Contra factum non valet argumentum
Os latinos afirmavam isto e queriam dizer que, contra a prova dos fatos, nenhum argumento tem algum valor.
Porém, o enésimo naufrágio de migrantes no Mediterrâneo ocorrido na noite de sábado para domingo, no final de fevereiro de 2023, parece transmitir a mensagem oposta, a saber: não nos importam que dezenas de pessoas morram, incluindo mulheres e crianças, mas sim as nossas explicações.
E enquanto se derramam lágrimas de fachadas, argumentações instrumentalizadas se multiplicam, as tragédias dos migrantes se reptem e são esquecidas.

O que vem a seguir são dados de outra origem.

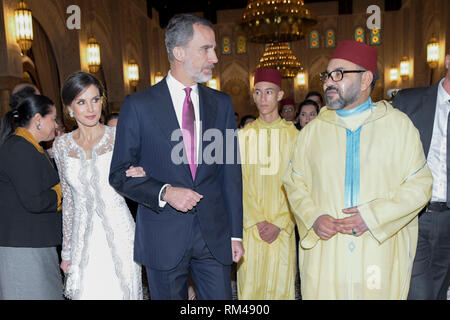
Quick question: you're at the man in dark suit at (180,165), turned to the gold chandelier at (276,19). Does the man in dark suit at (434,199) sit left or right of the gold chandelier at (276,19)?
right

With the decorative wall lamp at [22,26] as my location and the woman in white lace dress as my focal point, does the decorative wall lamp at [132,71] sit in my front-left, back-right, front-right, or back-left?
back-left

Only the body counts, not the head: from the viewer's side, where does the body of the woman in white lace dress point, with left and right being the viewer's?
facing the viewer

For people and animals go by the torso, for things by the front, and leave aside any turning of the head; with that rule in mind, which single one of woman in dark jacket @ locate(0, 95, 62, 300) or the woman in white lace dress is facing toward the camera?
the woman in white lace dress

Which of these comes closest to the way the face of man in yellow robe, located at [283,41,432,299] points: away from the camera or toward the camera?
toward the camera

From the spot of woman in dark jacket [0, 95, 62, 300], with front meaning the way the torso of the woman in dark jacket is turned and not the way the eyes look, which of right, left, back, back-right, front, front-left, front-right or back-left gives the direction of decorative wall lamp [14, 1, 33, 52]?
left

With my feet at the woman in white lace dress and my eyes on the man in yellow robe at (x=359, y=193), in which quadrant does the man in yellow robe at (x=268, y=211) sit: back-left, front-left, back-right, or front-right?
front-left

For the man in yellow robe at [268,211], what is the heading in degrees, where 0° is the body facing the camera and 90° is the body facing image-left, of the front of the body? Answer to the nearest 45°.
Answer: approximately 0°

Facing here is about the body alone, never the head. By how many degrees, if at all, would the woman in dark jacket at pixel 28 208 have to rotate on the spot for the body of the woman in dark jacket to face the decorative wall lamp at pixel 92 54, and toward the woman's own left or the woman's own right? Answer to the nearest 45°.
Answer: approximately 90° to the woman's own left

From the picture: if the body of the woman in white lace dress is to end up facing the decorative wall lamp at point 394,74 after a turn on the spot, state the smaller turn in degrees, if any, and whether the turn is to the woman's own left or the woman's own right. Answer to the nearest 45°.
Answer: approximately 135° to the woman's own left

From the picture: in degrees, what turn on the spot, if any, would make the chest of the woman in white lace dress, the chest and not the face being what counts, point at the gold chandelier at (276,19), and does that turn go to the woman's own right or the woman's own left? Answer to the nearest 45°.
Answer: approximately 135° to the woman's own left

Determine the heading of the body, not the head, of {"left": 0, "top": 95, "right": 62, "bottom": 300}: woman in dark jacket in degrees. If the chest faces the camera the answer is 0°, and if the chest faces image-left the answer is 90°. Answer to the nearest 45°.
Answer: approximately 270°

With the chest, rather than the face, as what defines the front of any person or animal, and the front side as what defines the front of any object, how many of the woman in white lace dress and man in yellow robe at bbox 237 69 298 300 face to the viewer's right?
0

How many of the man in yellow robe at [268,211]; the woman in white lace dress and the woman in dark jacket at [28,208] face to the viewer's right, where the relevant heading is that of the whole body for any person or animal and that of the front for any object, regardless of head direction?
1
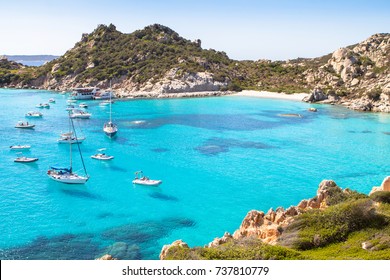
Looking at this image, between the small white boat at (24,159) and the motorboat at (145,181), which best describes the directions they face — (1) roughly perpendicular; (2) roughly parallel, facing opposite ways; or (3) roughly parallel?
roughly parallel

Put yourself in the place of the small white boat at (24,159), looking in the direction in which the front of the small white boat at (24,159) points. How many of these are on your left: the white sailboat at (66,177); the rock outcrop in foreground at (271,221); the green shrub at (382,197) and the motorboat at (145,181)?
0

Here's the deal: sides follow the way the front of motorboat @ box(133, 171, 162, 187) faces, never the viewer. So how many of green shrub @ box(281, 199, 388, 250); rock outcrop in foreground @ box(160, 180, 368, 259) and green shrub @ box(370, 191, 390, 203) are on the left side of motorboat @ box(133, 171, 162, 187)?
0

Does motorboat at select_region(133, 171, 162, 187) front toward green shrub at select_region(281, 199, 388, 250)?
no

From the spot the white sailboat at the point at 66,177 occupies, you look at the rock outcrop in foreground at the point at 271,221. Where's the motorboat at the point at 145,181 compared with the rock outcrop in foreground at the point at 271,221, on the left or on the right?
left

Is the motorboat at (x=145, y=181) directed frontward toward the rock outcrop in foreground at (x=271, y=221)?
no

Trata-se de uma miscelânea de declarações ideológicas e enganosas: se estão mortos, "a culpa é dos barqueiros (e implicitamente dos próprios migrantes que se confiam a eles"; para evitar as mortes, "devemos combater os barqueiros (e as ONGs!), impedindo que os migrantes partam"; e para impedir que estes partam "é preciso pagar aos países de origem e de trânsito que os detenham em seus territórios"; no campo oposto argumentam-se: se morrem, "a culpa é dos governos que não preparam as operações de resgate no mar e, ao invés disso, combatem àqueles que o fazem"; "é culpa dos governos que constroem muros e barreiras contra os migrantes"; "é culpa da União Europeia que não elabora uma política migratória eficaz de acolhida"... e assim por diante...

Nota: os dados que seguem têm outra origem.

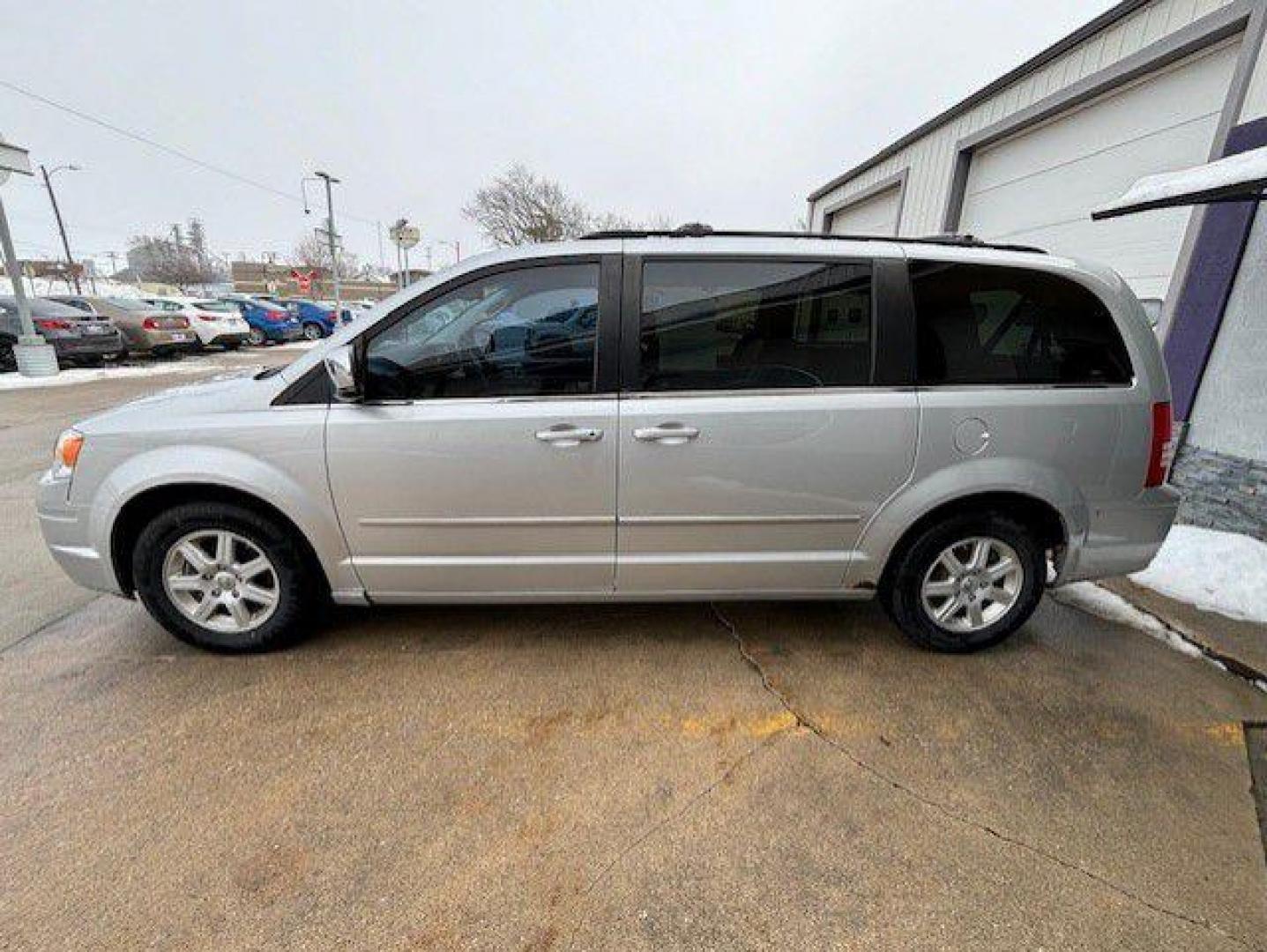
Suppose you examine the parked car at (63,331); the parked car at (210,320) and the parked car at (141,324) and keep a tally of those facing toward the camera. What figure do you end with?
0

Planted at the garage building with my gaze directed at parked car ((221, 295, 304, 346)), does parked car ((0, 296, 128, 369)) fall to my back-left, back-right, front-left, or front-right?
front-left

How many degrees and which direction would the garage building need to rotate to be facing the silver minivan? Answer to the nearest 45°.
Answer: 0° — it already faces it

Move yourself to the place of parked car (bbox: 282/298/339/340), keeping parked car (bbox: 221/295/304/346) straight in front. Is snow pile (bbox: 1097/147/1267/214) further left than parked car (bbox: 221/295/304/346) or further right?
left

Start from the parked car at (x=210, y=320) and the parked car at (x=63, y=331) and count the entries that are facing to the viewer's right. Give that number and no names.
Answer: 0

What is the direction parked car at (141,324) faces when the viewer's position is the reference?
facing away from the viewer and to the left of the viewer

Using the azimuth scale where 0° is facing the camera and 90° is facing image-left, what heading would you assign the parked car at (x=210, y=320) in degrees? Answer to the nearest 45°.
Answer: approximately 135°

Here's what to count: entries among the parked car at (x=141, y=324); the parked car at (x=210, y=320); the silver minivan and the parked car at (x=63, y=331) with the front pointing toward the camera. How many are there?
0

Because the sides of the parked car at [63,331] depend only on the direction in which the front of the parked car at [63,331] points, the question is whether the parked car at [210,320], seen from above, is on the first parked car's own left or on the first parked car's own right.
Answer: on the first parked car's own right

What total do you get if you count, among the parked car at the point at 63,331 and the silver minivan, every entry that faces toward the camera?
0

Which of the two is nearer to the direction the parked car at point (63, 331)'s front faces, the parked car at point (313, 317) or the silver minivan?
the parked car

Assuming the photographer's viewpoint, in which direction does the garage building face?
facing the viewer and to the left of the viewer

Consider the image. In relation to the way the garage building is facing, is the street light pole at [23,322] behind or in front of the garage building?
in front

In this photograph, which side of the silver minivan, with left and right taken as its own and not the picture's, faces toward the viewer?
left
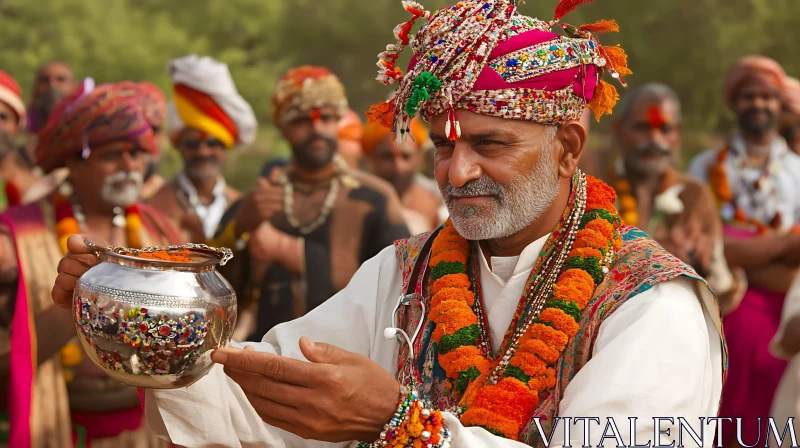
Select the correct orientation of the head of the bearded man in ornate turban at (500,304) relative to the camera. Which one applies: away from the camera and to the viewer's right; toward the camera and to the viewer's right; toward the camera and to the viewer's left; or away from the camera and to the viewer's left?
toward the camera and to the viewer's left

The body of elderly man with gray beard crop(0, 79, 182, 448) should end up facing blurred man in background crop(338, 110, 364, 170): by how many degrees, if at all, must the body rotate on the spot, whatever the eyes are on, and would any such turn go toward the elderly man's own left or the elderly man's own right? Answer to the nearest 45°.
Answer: approximately 90° to the elderly man's own left

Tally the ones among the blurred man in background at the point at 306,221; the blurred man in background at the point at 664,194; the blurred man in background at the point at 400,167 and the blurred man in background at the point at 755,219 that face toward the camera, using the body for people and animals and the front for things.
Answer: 4

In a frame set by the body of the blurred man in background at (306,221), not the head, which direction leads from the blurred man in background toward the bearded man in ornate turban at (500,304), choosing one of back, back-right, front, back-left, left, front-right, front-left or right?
front

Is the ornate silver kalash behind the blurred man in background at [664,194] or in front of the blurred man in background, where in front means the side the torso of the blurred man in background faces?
in front

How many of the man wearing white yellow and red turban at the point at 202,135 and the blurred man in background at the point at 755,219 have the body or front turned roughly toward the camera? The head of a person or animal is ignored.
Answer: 2

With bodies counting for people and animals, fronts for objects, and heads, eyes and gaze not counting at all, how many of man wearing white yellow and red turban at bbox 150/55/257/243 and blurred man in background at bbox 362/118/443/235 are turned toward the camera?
2

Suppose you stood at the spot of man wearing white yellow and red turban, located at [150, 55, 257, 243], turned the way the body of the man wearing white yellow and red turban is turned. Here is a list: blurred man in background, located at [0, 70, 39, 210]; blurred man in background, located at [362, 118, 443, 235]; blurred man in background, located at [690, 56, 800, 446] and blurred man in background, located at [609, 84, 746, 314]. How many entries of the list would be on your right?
1

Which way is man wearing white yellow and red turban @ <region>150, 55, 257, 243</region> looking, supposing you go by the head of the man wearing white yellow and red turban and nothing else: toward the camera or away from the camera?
toward the camera

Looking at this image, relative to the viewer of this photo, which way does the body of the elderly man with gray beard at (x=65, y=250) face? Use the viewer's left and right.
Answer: facing the viewer and to the right of the viewer

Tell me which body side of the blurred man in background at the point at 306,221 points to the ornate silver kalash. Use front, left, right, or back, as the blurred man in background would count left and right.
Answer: front

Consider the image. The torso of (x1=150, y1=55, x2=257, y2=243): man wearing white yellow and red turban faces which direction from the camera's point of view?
toward the camera

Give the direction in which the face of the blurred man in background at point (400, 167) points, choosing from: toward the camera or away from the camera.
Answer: toward the camera
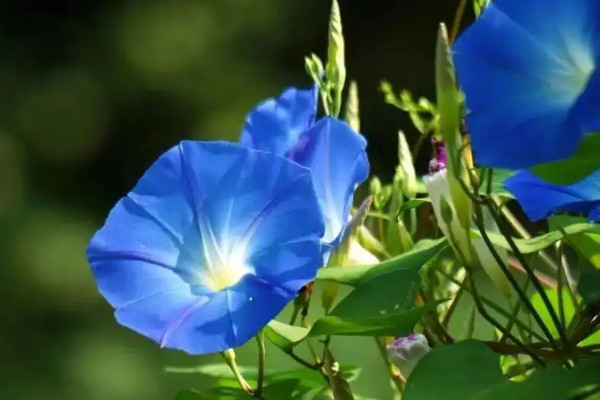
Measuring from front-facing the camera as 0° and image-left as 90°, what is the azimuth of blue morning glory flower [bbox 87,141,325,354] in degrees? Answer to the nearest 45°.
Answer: approximately 0°
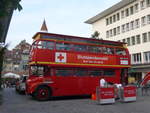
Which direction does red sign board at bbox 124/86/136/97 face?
toward the camera

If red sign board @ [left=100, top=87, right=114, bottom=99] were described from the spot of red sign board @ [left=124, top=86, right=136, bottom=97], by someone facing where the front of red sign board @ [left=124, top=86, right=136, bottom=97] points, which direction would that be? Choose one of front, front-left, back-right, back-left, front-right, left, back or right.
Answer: front-right

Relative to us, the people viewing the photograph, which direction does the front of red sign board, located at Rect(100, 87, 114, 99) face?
facing the viewer

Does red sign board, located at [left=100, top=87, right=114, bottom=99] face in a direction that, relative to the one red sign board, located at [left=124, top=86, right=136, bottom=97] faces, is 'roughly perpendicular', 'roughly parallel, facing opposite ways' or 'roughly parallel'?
roughly parallel

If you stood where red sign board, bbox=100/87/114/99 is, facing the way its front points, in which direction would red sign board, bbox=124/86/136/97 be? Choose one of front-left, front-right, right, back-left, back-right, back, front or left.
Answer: back-left

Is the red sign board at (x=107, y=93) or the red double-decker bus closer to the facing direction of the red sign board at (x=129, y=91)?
the red sign board

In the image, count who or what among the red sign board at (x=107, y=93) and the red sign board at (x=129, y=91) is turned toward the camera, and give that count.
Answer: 2

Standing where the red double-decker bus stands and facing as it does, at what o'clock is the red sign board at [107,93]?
The red sign board is roughly at 9 o'clock from the red double-decker bus.

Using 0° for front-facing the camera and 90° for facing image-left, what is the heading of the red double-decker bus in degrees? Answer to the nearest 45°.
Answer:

Afinal de contas, com os mortos, estes e os 25.000 que os precederam no "cemitério Mediterrâneo", ninguém se importa: quem eram, a quem deixaram para trás, o que procuravam, o que carregavam com eles: quais eram seus sonhos, suas esperanças, suas aspirações..., por que escolheram arriscar suas próprias vidas e as de seus entes queridos.... estas perguntas são como picadas irritantes de insetos para os derramadores de lágrimas fáceis que, perante a dureza dos fatos continuam incansáveis na repetição mecânica de seus refrões argumentativos absurdos.

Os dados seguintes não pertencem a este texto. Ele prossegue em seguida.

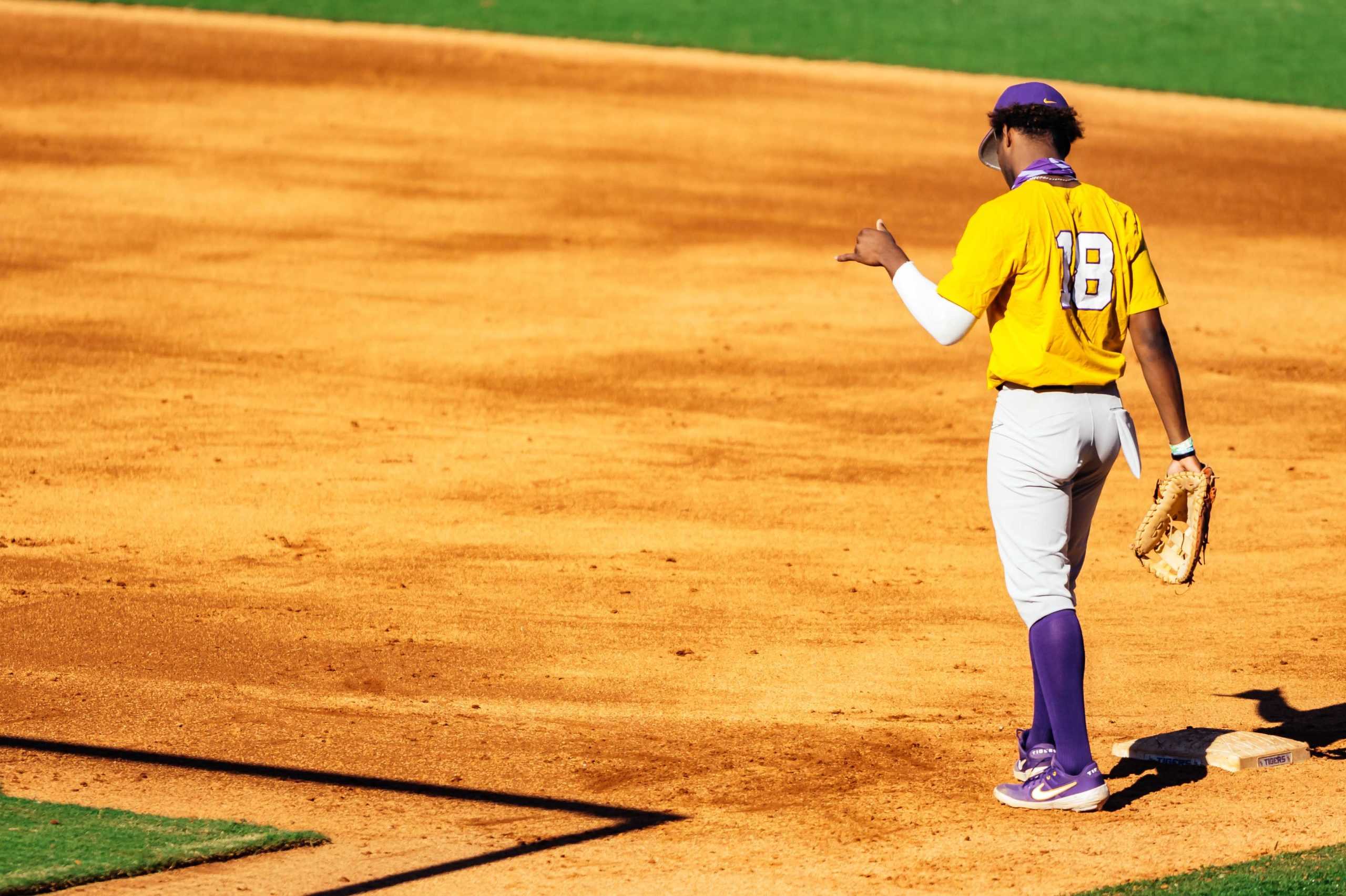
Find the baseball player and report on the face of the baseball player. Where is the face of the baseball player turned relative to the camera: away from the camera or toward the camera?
away from the camera

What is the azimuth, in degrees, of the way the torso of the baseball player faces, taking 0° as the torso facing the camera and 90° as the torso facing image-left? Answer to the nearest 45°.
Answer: approximately 135°
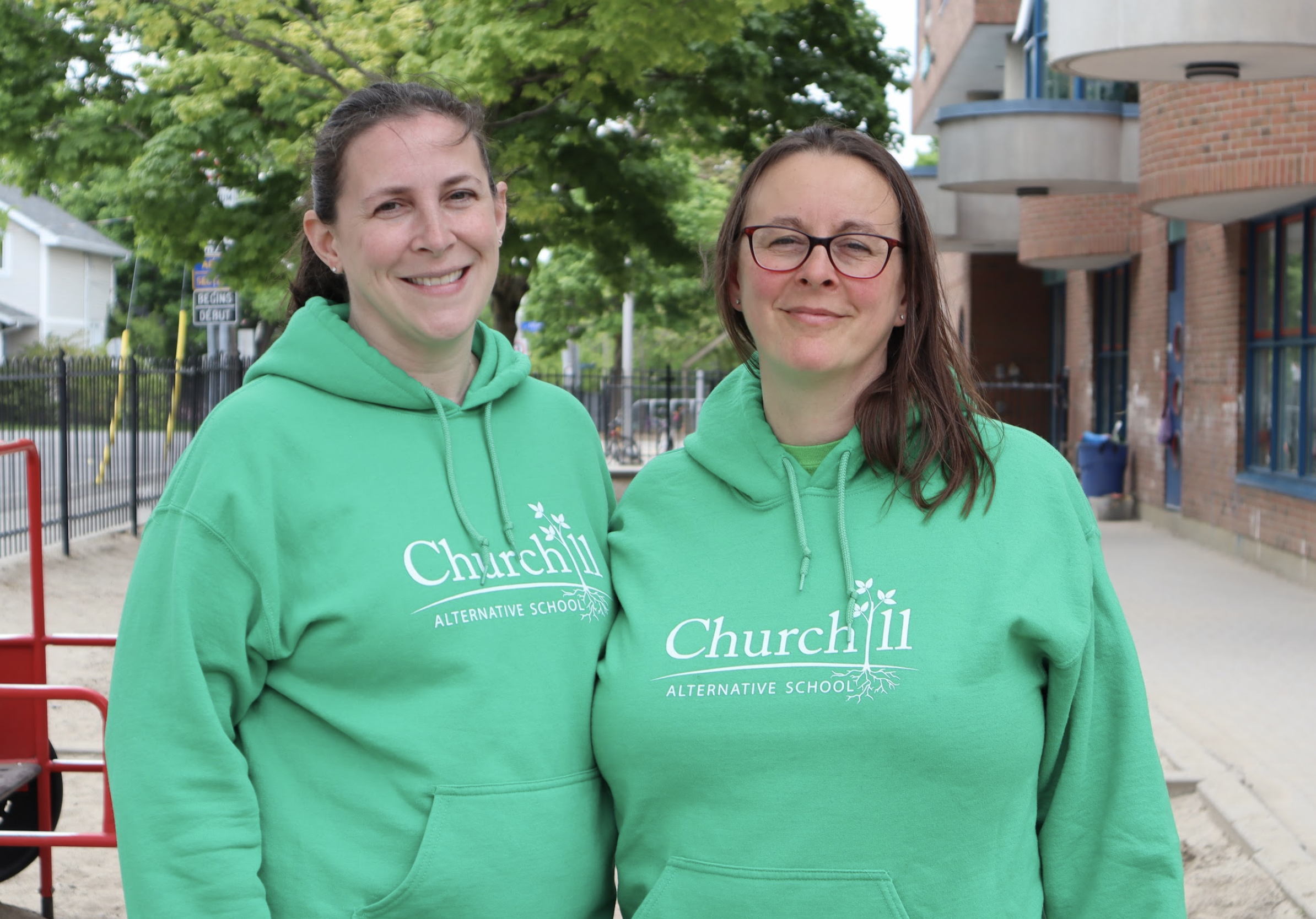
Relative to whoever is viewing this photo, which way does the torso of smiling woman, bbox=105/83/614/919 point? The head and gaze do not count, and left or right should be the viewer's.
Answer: facing the viewer and to the right of the viewer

O que fazer, então? Se a política e os políticos não conseguem ver além dos próprios interesses mesquinhos, cabe à sociedade civil assumir a responsabilidade de voltar a colocar no centro da atenção, a dignidade da pessoa humana, a dignidade dos migrantes, a dignidade dos cidadãos que não querem negar a realidade, a dureza e a complexidade das migrações de hoje (que não são diferentes do passado).
Construamos novas "políticas" capazes de garantir, como repetia São João Batista Scalabrini, "liberdade para migrar SIM, mas NÃO para obrigar a migrar", mas acima de tudo vamos fazê-lo conscientes de que milhares de migrantes continuam e continuarão a migrar, (quando não morrem ao longo do percurso de obstáculos que criamos), para chegar em nossas cidades e países em busca de dignidade, respeito e acolhida que não lhes podemos negar, afirmando simplesmente que "não deveriam ter vindo".